I was able to get better performance with a text based protocol as compared to protobuff on python. However, no type checking or other fancy utf8 conversion, etc... which protobuff offers.
So, if serialization/deserialization is all you need, then you can probably use something else.
http://dhruvbird.blogspot.com/2010/05/protocol-buffers-vs-http.html
One obvious thing not yet mentioned is that can be both a pro or con (and is same for both) is that they are binary protocols. This allows for more compact representation and possibly more performance (pros), but with reduced readability (or rather, debuggability), a con.
Also, both have bit less tool support than standard formats like xml (and maybe even json).

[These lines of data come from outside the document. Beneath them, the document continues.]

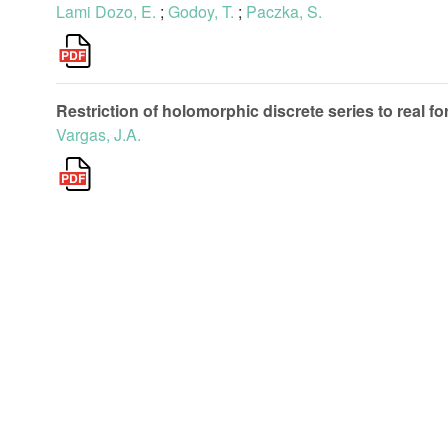
Lami Dozo, E.
;
Godoy, T.
;
Paczka, S.
Restriction of holomorphic discrete series to real fo
Vargas, J.A.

(EDIT) Here's an Interesting comparison that tackles both size & performance differences, and includes numbers for some other formats (xml, json) as well.
I think most of these points have missed the basic fact that Thrift is an RPC framework, which happens to have the ability to serialize data using a variety of methods (binary, XML, etc).
Protocol Buffers are designed purely for serialization, it's not a framework like Thrift.
ProtocolBuffers is FASTER.
There is a nice benchmark here:
https://github.com/eishay/jvm-serializers/wiki (last updated 2016, but there are forks that contain faster serializers as of 2020, e.g. ActiveJ created a fork to demonstrate their speed on the JVM: https://github.com/activej/jvm-serializers).
You might also want to look into Avro, which can be faster. There are two libraries for Avro in .NET:
Apache.Avro
Chr.Avro - written by engineers at C.H. Robinson, a supply chain logistics company
By the way, the fastest I've ever seen is Cap'nProto;
A C# implementation can be found at the Github-repository of Marc Gravell.
And according to the wiki the Thrift runtime doesn't run on Windows.
For one, protobuf isn't a full RPC implementation. It requires something like gRPC to go with it.
gPRC is very slow compared to Thrift:
http://szelei.me/rpc-benchmark-part1/
I think the basic data structure is different
Protocol Buffer use variable-length integee which refers to variable-length digital encoding, turning a fixed-length number into a variable-length number to save space.
Thrift proposed different types of serialization formats (called "protocols").
In fact, Thrift has two different JSON encodings, and no less than three different binary encoding methods.
In conclusion,these two libraries are completely different. Thrift likes a one-stop shop, giving you the entire integrated RPC framework and many options (supporting cross-language), while Protocol Buffers is more inclined to "just do one thing and do it well".
There are some excellent points here and I'm going to add another one in case someones' path crosses here.
Thrift gives you an option to choose between thrift-binary and thrift-compact (de)serializer, thrift-binary will have an excellent performance but bigger packet size, while thrift-compact will give you good compression but needs more processing power. This is handy because you can always switch between these two modes as easily as changing a line of code (heck, even make it configurable). So if you are not sure how much your application should be optimized for packet size or in processing power, thrift can be an interesting choice.
PS: See this excellent benchmark project by thekvs which compares many serializers including thrift-binary, thrift-compact, and protobuf: https://github.com/thekvs/cpp-serializers
PS: There is another serializer named YAS which gives this option too but it is schema-less see the link above.
It's also important to note that not all supported languages compair consistently with thrift or protobuf. At this point it's a matter of the modules implementation in addition to the underlying serialization. Take care to check benchmarks for whatever language you plan to use.